MATERIAL FOR THIS EXERCISE
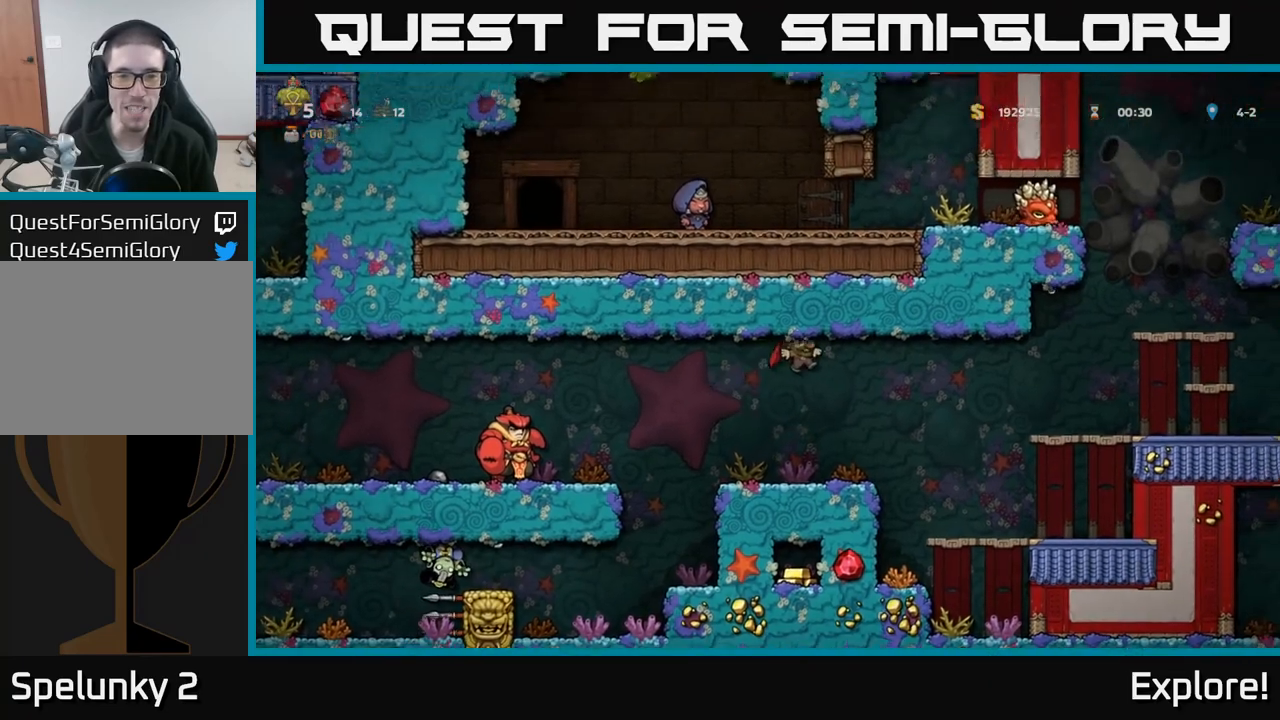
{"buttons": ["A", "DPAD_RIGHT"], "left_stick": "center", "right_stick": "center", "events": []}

---

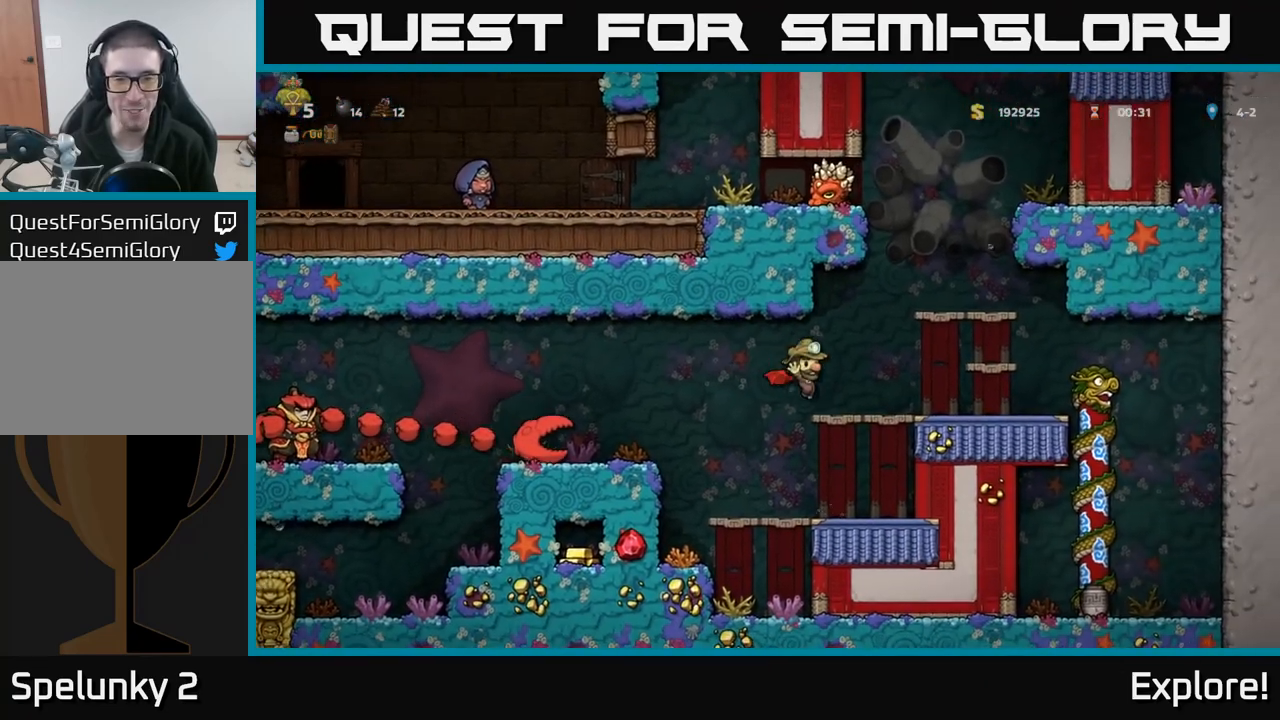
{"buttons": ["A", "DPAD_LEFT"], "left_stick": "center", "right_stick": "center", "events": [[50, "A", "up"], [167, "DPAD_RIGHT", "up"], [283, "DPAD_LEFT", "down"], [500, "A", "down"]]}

---

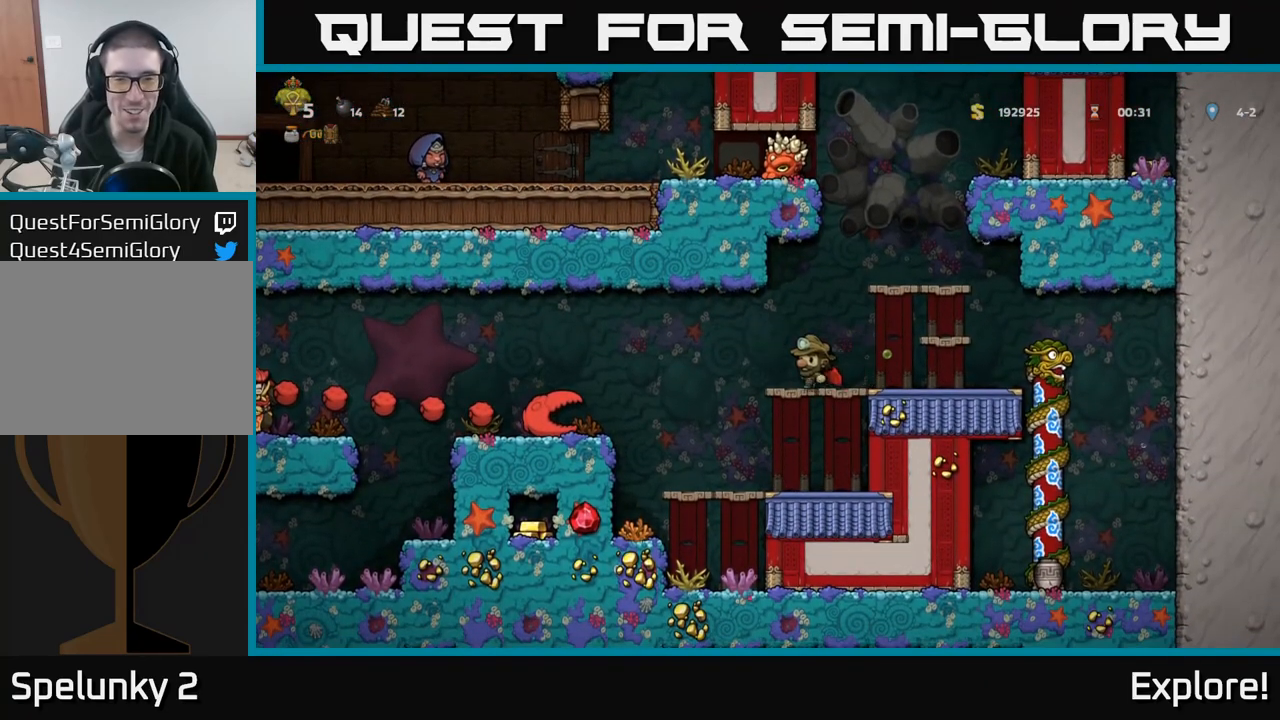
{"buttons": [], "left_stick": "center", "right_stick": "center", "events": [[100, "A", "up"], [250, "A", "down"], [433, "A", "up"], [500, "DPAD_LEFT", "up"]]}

TRY IT
Pick every line from the listing holding the string "down", and copy it.

ANSWER TO THIS TASK
{"buttons": ["A", "DPAD_LEFT"], "left_stick": "center", "right_stick": "center", "events": [[50, "A", "up"], [167, "DPAD_RIGHT", "up"], [283, "DPAD_LEFT", "down"], [500, "A", "down"]]}
{"buttons": [], "left_stick": "center", "right_stick": "center", "events": [[100, "A", "up"], [250, "A", "down"], [433, "A", "up"], [500, "DPAD_LEFT", "up"]]}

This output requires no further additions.